That Takes The (Wedding) Cake

Wedding cake has always been important to celebrate marriage. In ancient Roman times, bread was broken over the head of the bride, indicating the good fortune of the couple. Over time, different foods replaced bread and were stacked, and the happy couple expected to lean on it and accept it before dismantling and serving. The contents evolved into cakes, small cakes or pastries, and sometimes meat pies eaten as part of the meal. But symbolism has remained largely the same, a symbol of fertility and good fortune, as newlyweds cut the cake and shared it together before their guests.

Contemporary cakes are often inedible but simply masked cardboard or styrofoam, nicely decorated, then taken away to the kitchen where a simple plate cake is cut and served to unsuspecting guests. Traditionally, the top layer, often called the groom's cake, is saved and consumed at a later date, or may be completely separate. At some weddings, the cake consists of tiered cakes to be served easily, or displayed on a detailed "sweet table" of desserts where guests can help themselves.

During the Victorian era in Britain (19th century), members of the royal family and elite took the wedding cake to a new level (literally) with a sweet cake and white ice cream as a symbol of the status of the bride and groom, for example through a lavish presentation in 1871 of a daughter's wedding Queen Victoria Princess Louise, which took three months to complete. One has to wonder how literally he has survived all that time and is still edible. Apparently as well, where the original pieces were sold years later. One buyer described the texture as "firm," too little. Although most members of the royal family prefer a luxurious but somewhat traditional cake, elaborate versions of historic palaces and monuments have featured prominently in the weddings of some elite children.

Traditional white cakes or cake (favored by the British) no longer evolved into contemporary art cakes, with unique themes, sculptures, photographs and even replicas of the bride and groom themselves. It may be a carrot cake, chocolate or cheese pie, with colorful ice and decorations of any flavor, and often come with a price far beyond the wedding dress. Specially trained pastry chefs compete for the Food Network and have their own business that makes exclusive wedding cakes.

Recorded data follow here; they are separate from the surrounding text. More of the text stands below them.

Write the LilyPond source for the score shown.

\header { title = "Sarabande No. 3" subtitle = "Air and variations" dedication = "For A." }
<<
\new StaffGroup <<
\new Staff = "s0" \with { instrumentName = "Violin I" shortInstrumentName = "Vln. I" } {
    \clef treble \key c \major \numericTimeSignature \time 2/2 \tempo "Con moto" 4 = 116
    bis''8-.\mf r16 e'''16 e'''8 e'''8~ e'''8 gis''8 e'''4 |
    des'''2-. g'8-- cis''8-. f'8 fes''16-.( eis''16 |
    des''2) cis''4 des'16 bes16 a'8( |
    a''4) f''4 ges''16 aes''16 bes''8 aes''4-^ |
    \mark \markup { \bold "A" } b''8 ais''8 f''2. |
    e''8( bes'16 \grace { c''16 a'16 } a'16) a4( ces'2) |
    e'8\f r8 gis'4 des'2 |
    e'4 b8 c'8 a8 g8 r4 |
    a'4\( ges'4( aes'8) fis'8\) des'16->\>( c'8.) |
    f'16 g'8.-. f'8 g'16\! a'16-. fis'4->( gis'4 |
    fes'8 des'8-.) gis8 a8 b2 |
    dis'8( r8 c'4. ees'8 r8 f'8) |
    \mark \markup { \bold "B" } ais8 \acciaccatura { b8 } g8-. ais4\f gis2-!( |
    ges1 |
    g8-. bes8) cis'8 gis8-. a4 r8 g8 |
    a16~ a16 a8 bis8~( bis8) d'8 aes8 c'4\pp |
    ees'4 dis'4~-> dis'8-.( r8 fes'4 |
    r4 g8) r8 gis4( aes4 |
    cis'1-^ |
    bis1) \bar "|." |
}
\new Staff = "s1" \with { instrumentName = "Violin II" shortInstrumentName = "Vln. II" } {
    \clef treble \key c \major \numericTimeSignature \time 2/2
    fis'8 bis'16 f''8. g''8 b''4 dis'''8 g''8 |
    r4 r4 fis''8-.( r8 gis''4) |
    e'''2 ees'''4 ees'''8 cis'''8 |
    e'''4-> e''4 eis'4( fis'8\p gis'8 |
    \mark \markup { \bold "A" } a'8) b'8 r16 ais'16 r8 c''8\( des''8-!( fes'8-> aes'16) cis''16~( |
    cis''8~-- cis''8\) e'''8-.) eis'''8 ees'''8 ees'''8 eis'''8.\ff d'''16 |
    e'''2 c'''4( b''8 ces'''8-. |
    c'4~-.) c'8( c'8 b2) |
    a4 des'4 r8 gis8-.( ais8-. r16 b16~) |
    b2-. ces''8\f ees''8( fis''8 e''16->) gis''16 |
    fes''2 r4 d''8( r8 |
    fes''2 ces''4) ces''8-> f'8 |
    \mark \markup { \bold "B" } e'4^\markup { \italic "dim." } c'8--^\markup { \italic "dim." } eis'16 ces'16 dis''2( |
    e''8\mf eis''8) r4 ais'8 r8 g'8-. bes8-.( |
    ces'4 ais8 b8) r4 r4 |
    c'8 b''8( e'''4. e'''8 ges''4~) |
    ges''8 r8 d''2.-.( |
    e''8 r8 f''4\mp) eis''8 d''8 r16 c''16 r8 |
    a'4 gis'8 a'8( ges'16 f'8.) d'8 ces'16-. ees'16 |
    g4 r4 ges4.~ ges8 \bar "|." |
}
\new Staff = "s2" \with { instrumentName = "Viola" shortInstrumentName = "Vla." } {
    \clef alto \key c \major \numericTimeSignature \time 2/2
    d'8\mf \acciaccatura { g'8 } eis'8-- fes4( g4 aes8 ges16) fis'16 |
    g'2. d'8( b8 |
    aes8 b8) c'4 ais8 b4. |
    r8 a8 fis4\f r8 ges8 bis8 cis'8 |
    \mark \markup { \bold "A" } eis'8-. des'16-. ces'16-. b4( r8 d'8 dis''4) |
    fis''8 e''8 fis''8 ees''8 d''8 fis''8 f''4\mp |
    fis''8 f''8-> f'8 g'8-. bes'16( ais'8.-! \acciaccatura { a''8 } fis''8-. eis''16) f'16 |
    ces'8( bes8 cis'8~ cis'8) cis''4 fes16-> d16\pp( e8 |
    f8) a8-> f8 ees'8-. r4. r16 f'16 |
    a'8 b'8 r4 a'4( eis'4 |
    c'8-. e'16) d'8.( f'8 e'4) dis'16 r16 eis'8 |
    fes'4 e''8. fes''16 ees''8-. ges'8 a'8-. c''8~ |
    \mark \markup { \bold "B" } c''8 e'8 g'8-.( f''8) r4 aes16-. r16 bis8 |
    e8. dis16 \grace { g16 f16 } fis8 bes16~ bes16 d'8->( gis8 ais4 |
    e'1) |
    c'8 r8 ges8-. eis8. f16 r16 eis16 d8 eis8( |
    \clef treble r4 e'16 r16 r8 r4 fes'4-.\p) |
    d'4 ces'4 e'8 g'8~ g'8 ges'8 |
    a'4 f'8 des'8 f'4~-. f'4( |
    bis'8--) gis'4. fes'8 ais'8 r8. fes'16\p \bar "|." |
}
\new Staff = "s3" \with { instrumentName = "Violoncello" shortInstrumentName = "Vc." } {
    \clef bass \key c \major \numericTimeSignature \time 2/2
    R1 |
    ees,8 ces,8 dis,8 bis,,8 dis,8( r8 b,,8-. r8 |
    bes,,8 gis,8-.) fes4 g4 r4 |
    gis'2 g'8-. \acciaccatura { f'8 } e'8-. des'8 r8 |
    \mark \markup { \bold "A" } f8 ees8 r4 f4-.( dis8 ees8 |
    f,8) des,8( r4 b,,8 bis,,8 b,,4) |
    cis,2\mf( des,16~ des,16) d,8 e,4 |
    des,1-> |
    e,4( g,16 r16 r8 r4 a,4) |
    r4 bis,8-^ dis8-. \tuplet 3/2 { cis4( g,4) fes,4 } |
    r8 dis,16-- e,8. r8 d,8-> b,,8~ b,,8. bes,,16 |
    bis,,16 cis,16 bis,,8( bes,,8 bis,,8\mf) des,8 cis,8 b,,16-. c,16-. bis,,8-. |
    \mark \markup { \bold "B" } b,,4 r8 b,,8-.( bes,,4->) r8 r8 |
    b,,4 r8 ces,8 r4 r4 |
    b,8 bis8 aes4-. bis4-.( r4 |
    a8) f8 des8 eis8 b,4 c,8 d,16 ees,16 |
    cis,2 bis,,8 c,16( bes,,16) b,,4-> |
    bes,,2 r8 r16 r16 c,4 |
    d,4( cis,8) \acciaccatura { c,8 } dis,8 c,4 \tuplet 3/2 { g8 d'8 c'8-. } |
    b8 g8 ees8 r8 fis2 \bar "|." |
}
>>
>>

Perhaps, the most famous wedding cake in history belongs to Miss Hafisham's character in Charles Dickens' legendary novel "Great Expectations". The pointed spinster on the altar spends the rest of her life in her bedroom wearing her wedding dress, the rotten wedding cake on display, and covered with spider trees. Although it is not very exciting, here are some famous modern-day cakes that deserve to be mentioned:

Actress Grace Kelly celebrated the marriage of Prince Rainier III of Monaco, at her wedding in 1956, on a six-level wedding cake, and photographed a three-dimensional replica of the Pink Palace of Monaco, her new home soon.
When Elizabeth Taylor was sculpted in a glamorous five-tiered white cake in her first wedding to the heiress of the hotel Nicky Hilton in 1950, she was topped by traditional wedding bells, created by a pastry chef at the Shishi Bel Air Country Club in California. Imagine the lucky bakers commissioned by Elizabeth Taylor and Zsa Zsa Gabor. Although the cakes became smaller and smaller with each subsequent marriage, he still had a wonderful repetitive work of both actresses.

At the 1947 royal wedding of Princess Elizabeth, who would soon become Queen of England, the 500-pound fruit cake (traditional British favorite) was 9 feet tall. They needed 660 eggs, 300 pounds of nuts and dried fruits, and three and a half gallons of sea drink. (Some of us complain when we receive bi-pound fruit cakes at Christmas.)

Prince Charles and Diana's 5-foot-long cake was decorated with Windsor Marzipan and Windsor coats. (Kind of like "Heir and Parts.")

When Kennedy's daughter Eunice married Sargent Shriver, she had to stand on the step ladder to cut the cake, and he was tall (which brings new meaning to the phrase "stand for a wedding").

Elvis Presley married Priscilla in 1967, where the wedding celebrated a large yellow cake, which cost $ 22,000, a staggering sum in 1967. Created by a pastry chef at the Aladdin Hotel in Las Vegas, he proudly layered his masterpiece filled with apricot jam and cream. The Bavarian flavored liqueur, then glazed with fondant ice, covered with marzipan flowers. Fit for king.

Donald Trump and Melania's cake cost $ 50,000 and cannot be offered to guests because of the amount of wires used to maintain their condition. The cake is said to have been a stunning seven-layer work of art, weighing more than 200 pounds and consisting of a yellow sponge cake with an orange zest flavor, soaked in Grand Marnier, filled with butter cream, and decorated with two thousand flowers of sugar-based flowers. (Author's note: I don't know about anyone else, but it looks so delicious that I would gladly pick the wires and devour them.)

Simple wedding cake has evolved into an art form, where creativity and creativity know no boundaries. If you can dream of it, and absorb the cost, you'll find a willing and talented baker to create it. In the words of one famous French monarch, "Let them eat cakes." In fact.